# Display track info from Spotify in Chevy Cruze 2015



## jblackburn (Apr 14, 2012)

Did you install a PDIM for Bluetooth music streaming in your car? What kind of phone are you using? Typically the green-screen radios don't support Bluetooth music streaming unless you upgrade the PDIM.


----------



## hagaiattias (Oct 9, 2018)

I didn't install a PDIM, but maybe the previous owner installed it. How can I check?
My phone is a Xiaomi Mi6.


----------



## hagaiattias (Oct 9, 2018)

ideas?


----------



## jblackburn (Apr 14, 2012)

That would explain it. If you are able to stream Bluetooth audio instead of just calls, that's all that I can think of.

Not sure if it will display things from Spotify, although there may be a setting in Spotify (I'm not seeing it on mine) or Bluetooth settings of your phone.


----------



## hagaiattias (Oct 9, 2018)

PROVIDED INFORMATION:
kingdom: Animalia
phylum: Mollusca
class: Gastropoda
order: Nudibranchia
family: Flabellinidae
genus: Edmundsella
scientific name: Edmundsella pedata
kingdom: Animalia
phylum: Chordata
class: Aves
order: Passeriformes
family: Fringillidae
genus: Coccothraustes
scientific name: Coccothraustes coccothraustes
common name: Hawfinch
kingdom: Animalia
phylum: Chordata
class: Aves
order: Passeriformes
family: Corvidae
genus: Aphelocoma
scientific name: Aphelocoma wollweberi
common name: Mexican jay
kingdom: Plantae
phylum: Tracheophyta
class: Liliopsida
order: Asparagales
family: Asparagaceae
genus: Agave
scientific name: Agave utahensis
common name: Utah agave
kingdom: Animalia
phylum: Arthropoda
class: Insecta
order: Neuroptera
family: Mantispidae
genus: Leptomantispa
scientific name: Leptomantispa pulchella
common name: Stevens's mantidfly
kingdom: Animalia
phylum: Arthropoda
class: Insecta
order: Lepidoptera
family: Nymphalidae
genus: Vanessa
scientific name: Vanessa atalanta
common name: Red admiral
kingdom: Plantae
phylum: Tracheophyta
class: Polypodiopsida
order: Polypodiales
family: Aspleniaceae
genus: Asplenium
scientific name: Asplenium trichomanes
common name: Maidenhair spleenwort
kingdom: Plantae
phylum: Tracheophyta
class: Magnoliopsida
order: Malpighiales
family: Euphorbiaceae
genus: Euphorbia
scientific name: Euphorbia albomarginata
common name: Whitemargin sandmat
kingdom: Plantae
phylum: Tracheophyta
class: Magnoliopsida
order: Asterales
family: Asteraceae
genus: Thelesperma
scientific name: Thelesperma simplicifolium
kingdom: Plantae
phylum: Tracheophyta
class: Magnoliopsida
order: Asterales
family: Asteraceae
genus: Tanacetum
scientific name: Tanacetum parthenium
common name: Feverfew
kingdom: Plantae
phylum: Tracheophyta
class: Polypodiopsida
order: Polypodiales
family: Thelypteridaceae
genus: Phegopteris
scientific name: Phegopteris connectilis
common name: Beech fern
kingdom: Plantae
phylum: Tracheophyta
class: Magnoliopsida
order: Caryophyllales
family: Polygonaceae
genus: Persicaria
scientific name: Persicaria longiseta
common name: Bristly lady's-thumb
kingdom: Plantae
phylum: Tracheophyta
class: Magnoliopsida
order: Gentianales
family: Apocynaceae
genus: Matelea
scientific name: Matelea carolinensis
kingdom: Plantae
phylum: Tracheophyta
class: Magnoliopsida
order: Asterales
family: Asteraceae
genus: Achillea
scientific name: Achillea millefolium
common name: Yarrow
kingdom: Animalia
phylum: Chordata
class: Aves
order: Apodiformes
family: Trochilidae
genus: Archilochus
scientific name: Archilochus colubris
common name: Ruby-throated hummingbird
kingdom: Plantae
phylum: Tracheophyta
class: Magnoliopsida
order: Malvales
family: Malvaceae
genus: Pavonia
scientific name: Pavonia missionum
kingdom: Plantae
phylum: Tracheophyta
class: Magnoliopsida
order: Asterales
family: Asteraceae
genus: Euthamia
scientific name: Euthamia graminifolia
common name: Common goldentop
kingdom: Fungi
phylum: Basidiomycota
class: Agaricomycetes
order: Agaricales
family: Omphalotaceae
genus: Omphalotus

TASKS TO PERFORM:
**A.** In the thread about showing Spotify track info in a Chevy Cruze, which phone does hagaiattias use?
**B.** Retype the passage of the Chevy Cruze Spotify thread, starting with "Did you install" and going on through "can I check?".
**C.** Carry the Chevy Cruze Spotify thread forward from its final line.
The records have no connection to the forum thread.

ANSWERS GIVEN:
**A.** A Xiaomi Mi6.

**B.**
Did you install a PDIM for Bluetooth music streaming in your car? What kind of phone are you using? Typically the green-screen radios don't support Bluetooth music streaming unless you upgrade the PDIM.


----------



## hagaiattias (Oct 9, 2018)

I didn't install a PDIM, but maybe the previous owner installed it. How can I check?

**C.**
Couldn't find that setting as well. I'll just live with it. thanks!


----------



## Blasirl (Mar 31, 2015)

Not an answer, just a sidebar.

I have used the USB port to charge, while also having the mini (micro?) stereo plug both plugged in and the green screen gives track info but not folder data. I was able to stream via cell phone. I could / can not jump to middle or fast forward / rewind though. Only skip even though the radio controls on the dash reflect the possibility.


----------



## hagaiattias (Oct 9, 2018)

were you using BT to stream?


----------



## Blasirl (Mar 31, 2015)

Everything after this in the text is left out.